2. Isolation of parotid lymph nodes in cattle and bison
   1. Begin by placing the animal in lateral recumbency on the necropsy floor. Locate the temporomandibular joint (TMJ).
      1. If this is difficult to locate, move the mandible slowly and determine the location at which the mandible attaches to the skull; this is the TMJ.
   2. Using a scalpel or necropsy knife, carefully make an incision in the skin. Start the incision dorsal to the joint and extend it ventrally/vertically along the jawline.
   3. Dissect the skin away to reveal the subcutaneous tissue. The parotid salivary gland will be visible first, due to its large size, lobulated surface appearance, and red coloration.
   4. Using forceps and a scalpel, move the parotid salivary gland aside to find the parotid lymph node sitting just cranial and medial to the salivary gland (Figure 3A). Examine the parotid lymph node tissue for texture before further processing.
      Note: Lymph nodes of the face (parotid and submandibular) are associated with salivary glands, which can confound the lymph node isolation. In comparison to lymph nodes, salivary glands are much larger and have a lobulated surface appearance. Moreover, on cut surface, salivary glands are homogenous in nature and do not exhibit the classic cortical and medullary architectural pattern of lymph nodes (Figure 3B).
   5. Excise the gland with a scalpel. Transfer it to the lymph node dissection table, using a plastic tray for the tissue transfer, for further sectioning.
3. Isolation of supramammary lymph nodes in female cattle and bison
   1. Place the animal in lateral recumbency.
   2. Elevate the hind leg to expose the inguinal region and locate the udder.
      Note: In a healthy, non-lactating animal, palpation of these lymph nodes may not be possible. In a lactating animal, these lymph nodes may be palpable at the caudal border of the base of the udder.
   3. Using a scalpel, make an incision just dorsal to the udder, running along the upper leg, to expose the supramammary glands.
   4. Dissect the subcutaneous tissue and find the supramammary lymph node embedded in a thin layer of subcutaneous fat. If not visually distinguishable, palpate the exposed tissue for the presence of a firm structure within the subcutaneous fat.
   5. Using forceps and a scalpel, carefully dissect out the lymph node from the fat. Transfer it to the lymph node dissection table, using a plastic tray for the tissue transfer, for further sectioning.

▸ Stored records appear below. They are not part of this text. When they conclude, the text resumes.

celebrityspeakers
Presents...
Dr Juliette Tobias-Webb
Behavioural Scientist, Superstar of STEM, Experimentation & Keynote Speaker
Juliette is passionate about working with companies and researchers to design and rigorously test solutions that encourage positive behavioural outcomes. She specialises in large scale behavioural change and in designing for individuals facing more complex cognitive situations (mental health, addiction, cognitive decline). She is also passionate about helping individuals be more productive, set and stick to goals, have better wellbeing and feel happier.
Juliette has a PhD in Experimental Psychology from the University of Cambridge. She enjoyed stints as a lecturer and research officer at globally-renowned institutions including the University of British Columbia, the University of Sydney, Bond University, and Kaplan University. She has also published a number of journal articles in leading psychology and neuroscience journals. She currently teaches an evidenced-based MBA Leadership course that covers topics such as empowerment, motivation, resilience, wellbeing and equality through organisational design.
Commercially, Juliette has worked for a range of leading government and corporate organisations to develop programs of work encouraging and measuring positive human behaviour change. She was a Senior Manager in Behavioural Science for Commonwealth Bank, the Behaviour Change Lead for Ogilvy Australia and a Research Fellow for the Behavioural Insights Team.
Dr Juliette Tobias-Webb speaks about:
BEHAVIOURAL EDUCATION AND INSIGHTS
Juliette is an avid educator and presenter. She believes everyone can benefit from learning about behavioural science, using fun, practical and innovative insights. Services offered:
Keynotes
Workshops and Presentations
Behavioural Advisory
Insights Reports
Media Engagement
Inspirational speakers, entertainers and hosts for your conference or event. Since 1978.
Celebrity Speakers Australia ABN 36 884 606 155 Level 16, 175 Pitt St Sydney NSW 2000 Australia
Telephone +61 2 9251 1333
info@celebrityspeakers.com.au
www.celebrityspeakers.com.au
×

3. Sectioning and Storage of Lymph Nodes

1. Pass the isolated lymph nodes from dissector 2 to dissector 3 at a dissection table adjacent to the main necropsy space. Place each lymph node on a fresh section of a cutting board. Pre-label the cutting boards in sections by lymph node, to facilitate the receipt of multiple lymph nodes in succession. For infectious samples, use disposable trays.
2. Using forceps and a disposable scalpel or necropsy knife, remove a section of the lymph node. Using a sharp knife, make a sagittal cut to open up the lymph node.
3. Examine the interior of the lymph node, especially in specimens from infected animals, looking for asymmetry, lesions, color differences, etc. Record the observations.
4. (Option 1) Small tissue sections
   1. Use disposable scalpels to excise pieces of each lymph node that are less than 5 mm in thickness and transfer each piece to a tube with an RNA preservation solution with clean forceps.
5. (Option 2) Lymph node biopsy or sectioning methodologies
   Note: Biopsies or sectioning methodologies, when applied to parallel lymph node sections across different nodes and animals, provide consistency of sampled tissue for a bulk RNA analysis.
   1. Wedge sectioning method
      1. After examining the sagittal section to capture cells across the profile of the lymph node, excise a pie-shaped wedge from the lymph node, from the center to the outer capsule. For a node 2 cm in width (standard size; see Table 1), a wedge cut to the center that is 4 mm in outer arc length and 5 mm in thickness will have a wet weight of ~ 100 mg.
      2. Using the scalpel, cut the wedge into small pieces, no thicker than 5 mm, and approximately 50 - 100 mg each in wet tissue weight.
         Note: For consistency, process all wedge pieces from a single lymph node either in one batch or in separate tubes followed by RNA pooling to provide a representative RNA profile from the lymph node of interest.
      3. Place the tissue pieces with forceps into tubes containing at least 10 volumes of RNA preservation solution, as compared to the volume of the tissue.
   2. Punch biopsy method
      1. Select a punch biopsy tool if the goal is to collect specific sections, such as specific follicles from the node. Select a tool consistent with the size of the sample desired for collection. Punch biopsy tools are available in a range of sizes, from 1 to 8 mm in diameter.
      2. Visually locate the regions of interest to sample in the lymph node.
      3. Use the punch biopsy tool to excise the sections of interest, pressing and turning the tool into the tissue to create the core. Transfer the tissue piece with forceps to a tube containing at least 10 volumes of RNA preservation solution. If thicker than 5 mm, use forceps and a scalpel to further divide the tissue into smaller pieces.
6. Once the samples have been transferred to preservation solution (e.g., RNALater), transport them back to the laboratory at room temperature.
7. Store the samples at 4 °C overnight to allow for tissue penetration.
8. The next day, pour off the excess RNA preservative solution and store the tissue samples at -80 °C. Remove as much preservative as possible before freezing the samples. Use a P1000 and/or P200 micropipette tip for an efficient RNA preservative solution removal.
   CAUTION: Discard the decanted preservation solution appropriately, based on the infective properties of the pathogen utilized as well as the chemical and environmental hazards of the preservative solution as specified on the Safety Data Sheet.
   Note: The guidelines provided here are provided for the RNA preservation solution described in the Table of Materials. Consult the manufacturer's guidelines if using alternative preservation solutions.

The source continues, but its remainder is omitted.